Noel Perry, Partner at FTR and Senior Economist for Truckstop.com, provided first insights about Irma at the 2017 FTR Transportation Conference. Although it’s too early to collect any data from this second major hurricane in three weeks, due to FTR’s concentration on understanding Hurricane Harvey Noel was able to provide an initial assessment.
Like Harvey, Irma is primarily a water event, even though the Florida Keys and southwestern Florida got some big winds. With Harvey the wet came from the skies, with Irma more of it is coming as storm surge from the ocean. That comes from the fact that Irma will affect more than twice the coast line touched by Harvey. In addition, Harvey was a smaller storm. That became a big deal when it stalled right over Houston, setting the contiguous U.S. record for sustained rainfall. Once it hit Florida, Irma speeded up its movement and will have died out in Indiana, 1,000 miles from Key West in the time that Harvey squatted over Houston.

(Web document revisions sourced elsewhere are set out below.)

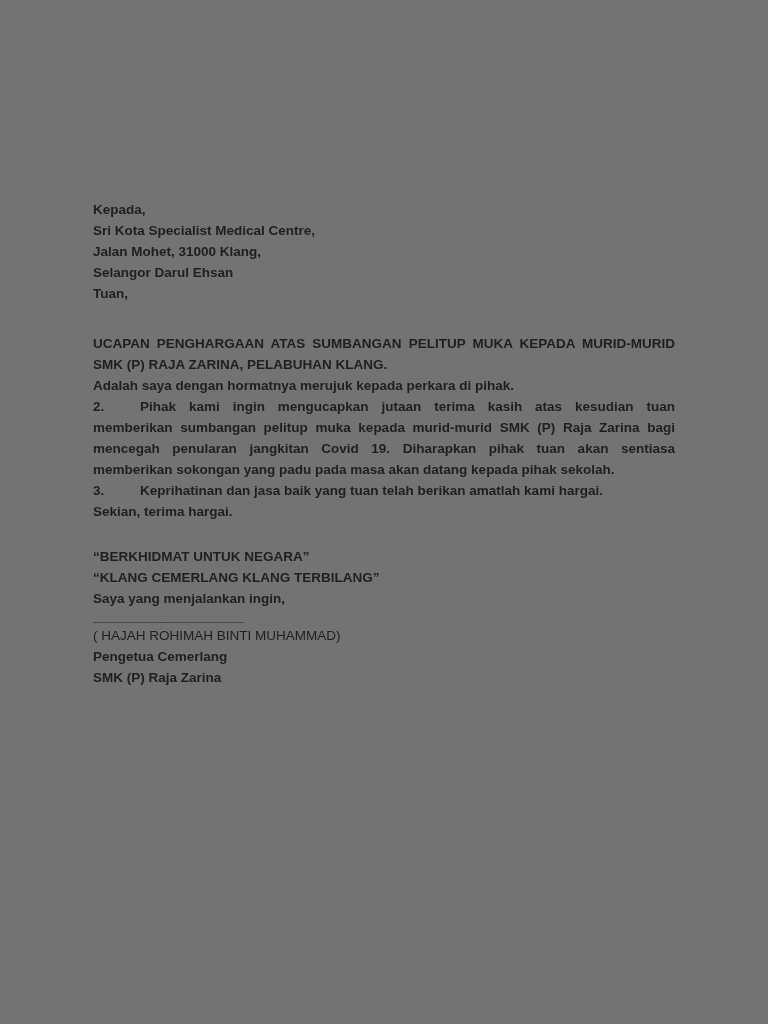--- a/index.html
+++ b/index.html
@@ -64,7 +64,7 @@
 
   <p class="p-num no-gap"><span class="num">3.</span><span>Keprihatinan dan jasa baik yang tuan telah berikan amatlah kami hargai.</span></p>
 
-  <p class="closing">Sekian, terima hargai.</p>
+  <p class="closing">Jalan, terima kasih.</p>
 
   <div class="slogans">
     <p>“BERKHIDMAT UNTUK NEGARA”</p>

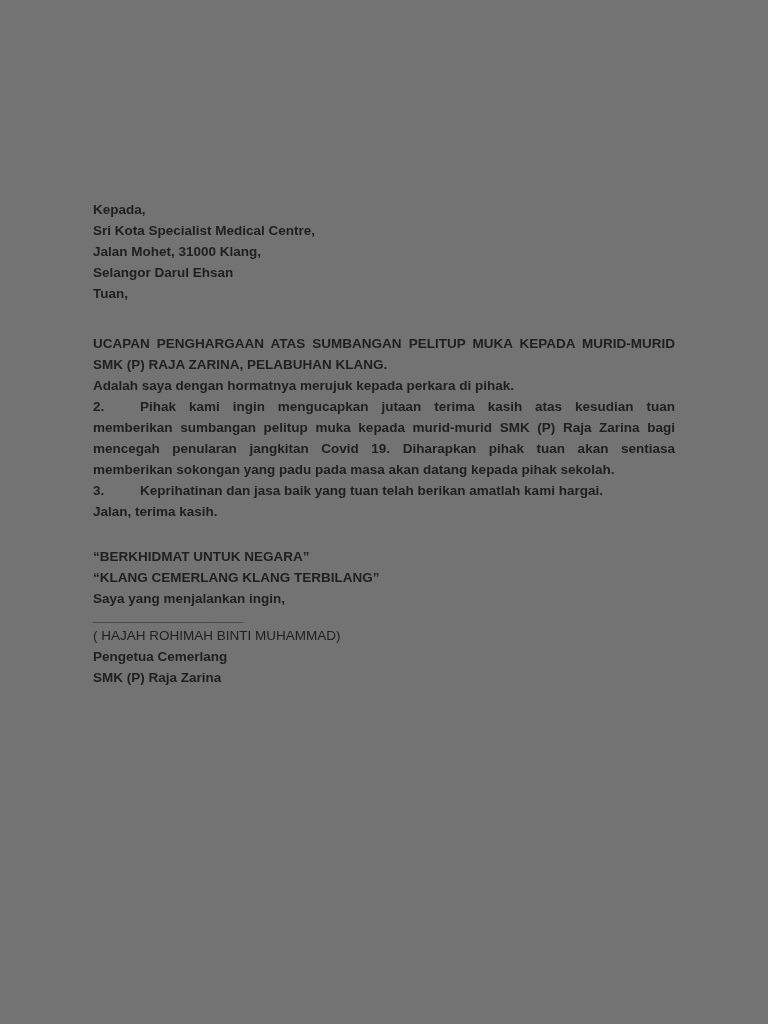--- a/index.html
+++ b/index.html
@@ -77,7 +77,7 @@
 
   <div class="signer">
     <p class="signer-name">( HAJAH ROHIMAH BINTI MUHAMMAD)</p>
-    <p>Pengetua Cemerlang</p>
+    <p>Medical Cemerlang</p>
     <p>SMK (P) Raja Zarina</p>
   </div>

That means Irma’s effects may be less catastrophic in any one place but will visit many more places. One other difference is that Houston is a major manufacturing town, with the chemical plants right down on the water. In Florida, it’s mainly consumer activity. So, the effects in Texas will be heavily tank truck and railcar related, while in Florida it will be dry vans full of consumer goods and flatbeds full of wall board.
Economic Impact
Together Florida and Texas represent about 15% of the U.S. economy. The storm interruptions of those two economic engines, 4th and 2nd respectively among the states, will cost U.S. GDP about 0.5% in the third quarter of 2017. The two states account for about 7% of U.S. trucking activity on a typical day and affect another 4% as important parts of truck trip circuits.
Spot Market
Using Harvey as a guide, this week will be a major down week for trucking in the Southeast, with volumes off perhaps 25%. Inbound to Florida, a headhaul in the best of time will probably demand a premium, with prices up 10-30% depending on the lane. Prices may fall outbound. Volume should get back to normal during the second week, at least inbound, then run modestly higher for 6 months or more.
Noel commented, “We see from the Trans4Cast report (a partnership between Truckstop.com and FTR) that national market tightness jumped up sharply one week after Harvey and jumped some more the second week. Expect another couple of weeks of tightening from Harvey. Throw in the Harvey-inspired fuel price hikes and you get 20%+ jumps in average national spot market pricing. It doesn’t take long for such regional stress to show up in the national numbers. It is certain that Irma will occasion several more weekly jumps.”
Additional Impacts
A relatively strong freight economy and the pending electronic logging device (ELD) mandate means the freight transportation industry is approaching very murky, troubled waters. Such storms usually affect the large markets from three to 6 months. With the ELD mandate only 3 months out the industry could have troubled markets into the summer of 2018. This is clearly a time to be monitoring markets as closely as possible. Truckstop.com and FTR Transportation Intelligence are committed to providing timely data and the best analysis.